Niche differentiation and colonization of a novel environment by an asexual parasitic wasp



How do asexual taxa become adapted to a diversity of environments, and how do they persist despite changing environmental conditions? These questions are linked by their mutual focus on the relationship between genetic variation, which is often limited in asexuals, and the ability to respond to environmental variation. Asexual taxa originating from a single ancestor present a unique opportunity to assess rates of phenotypic and genetic change when access to new genetic variation is limited to mutation. Diachasma muliebre is an asexual Hymenopteran wasp that is geographically and genetically isolated from all sexual relatives. D. muliebre attack larvae of the western cherry fruit fly (Rhagoletis indifferens), which in turn feed inside bitter cherry fruit (Prunus emarginata) in August and September.

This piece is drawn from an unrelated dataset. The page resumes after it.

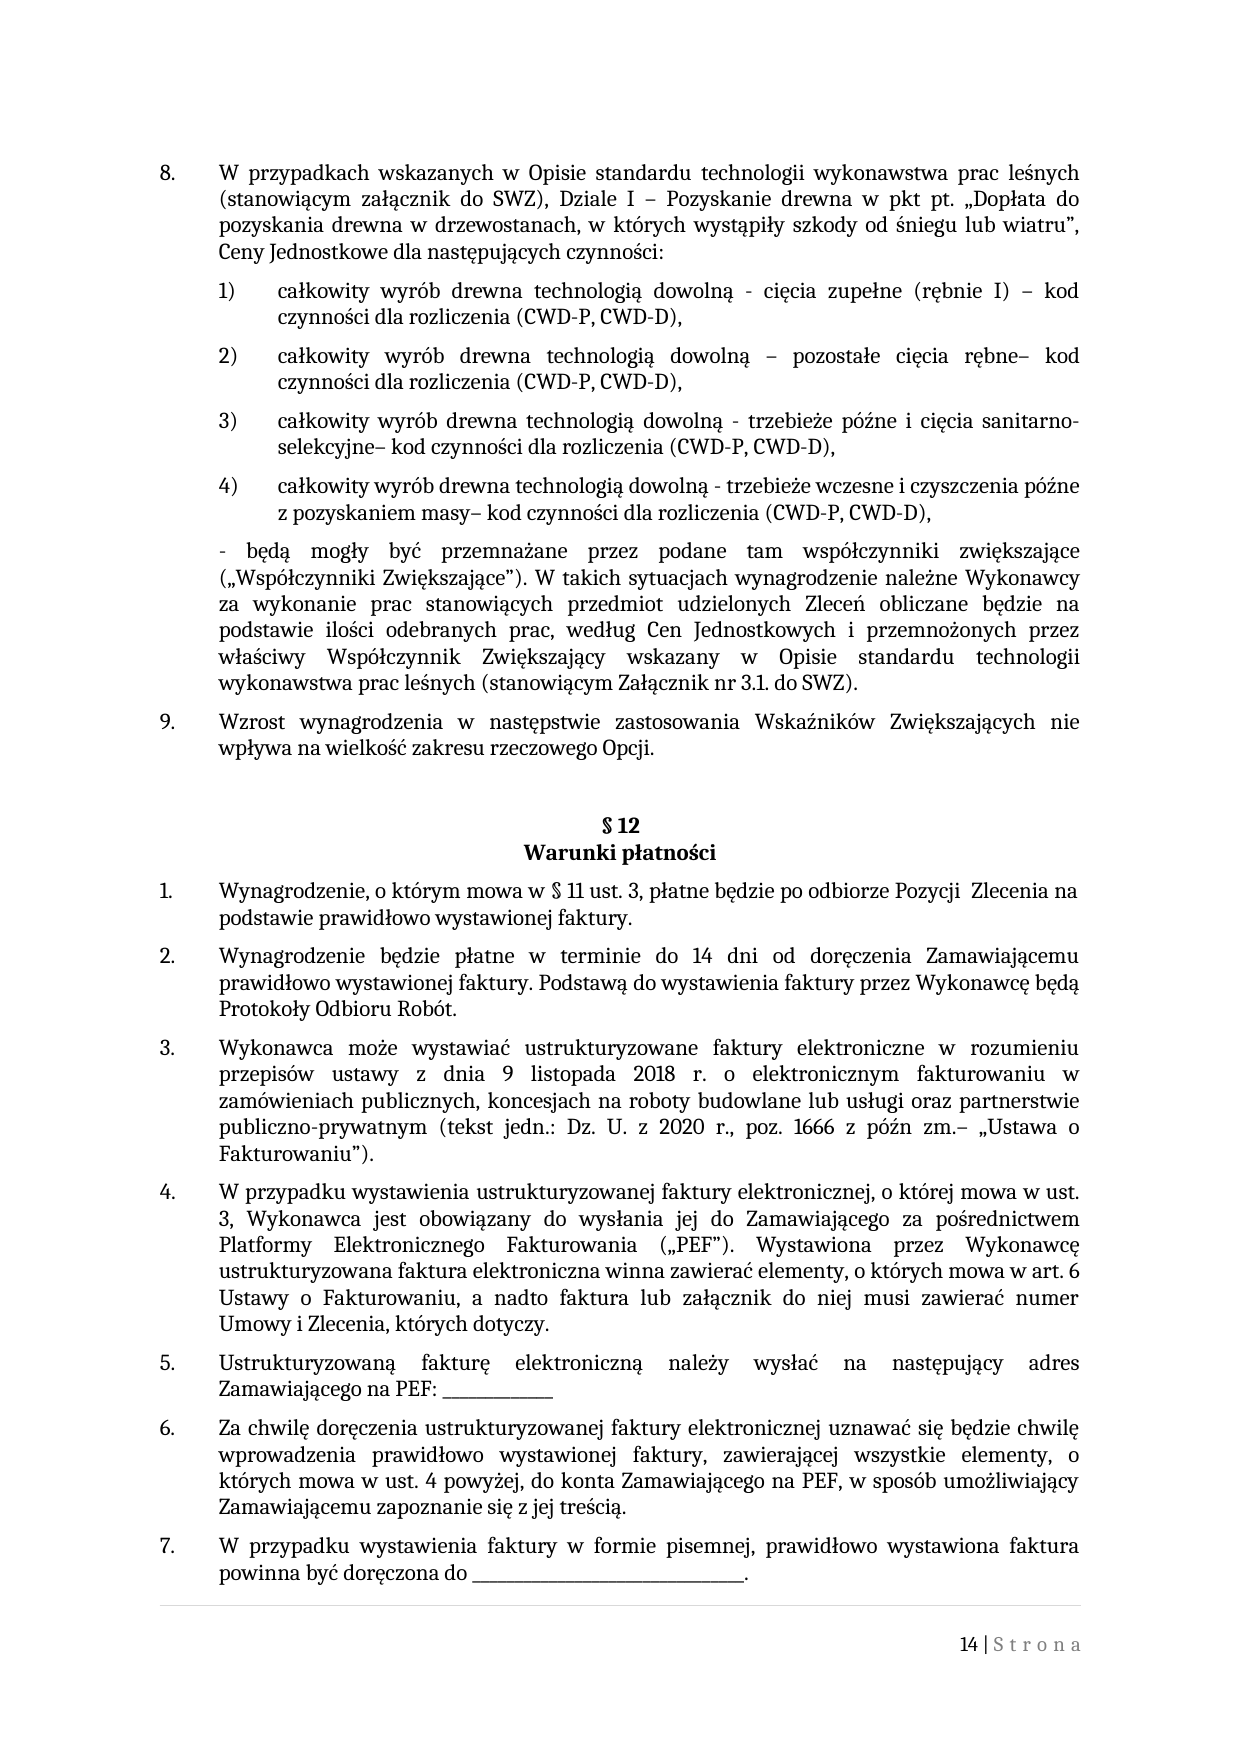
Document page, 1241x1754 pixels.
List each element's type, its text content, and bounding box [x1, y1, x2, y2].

list Ustrukturyzowaną fakturę elektroniczną należy wysłać na następujący adres Zamawiającego na PEF: _____________ [159, 1350, 1081, 1402]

R. indifferens has recently colonized a new host plant with an earlier fruiting phenology (June/July), domesticated sweet cherries (P. avium), and D. muliebre has followed its host into this temporally earlier niche. We tested three hypotheses: 1) that all D. muliebre lineages originate from a single asexual ancestor; 2) that different D. muliebre lineages (as defined by unique mtDNA haplotypes) have differentiated on their ancestral host in an important life-history trait, eclosion timing; and 3) that early-eclosing lineages have preferentially colonized the new sweet cherry niche. We find that mitochondrial COI and microsatellite data provide strong support for a single ancestral origin for all lineages. Furthermore, COI sequencing revealed five mitochondrial haplotypes among D. muliebre, and individual wasps possessing one distinctive mitochondrial haplotype (haplotype II) eclosed as reproductive adults significantly earlier than wasps with all other haplotypes. In addition, this early-eclosing lineage of D. muliebre is one of two lineages that have colonized the P. avium habitat, consistent with the preferential colonization hypothesis. These data suggest that D. muliebre has evolved adaptive phenotypic variation despite limited genetic variation, and that this variation has subsequently allowed an expansion of some wasps into a novel habitat. The D. muliebre system may allow for in-depth study of adaptation and long-term persistence of asexual taxa.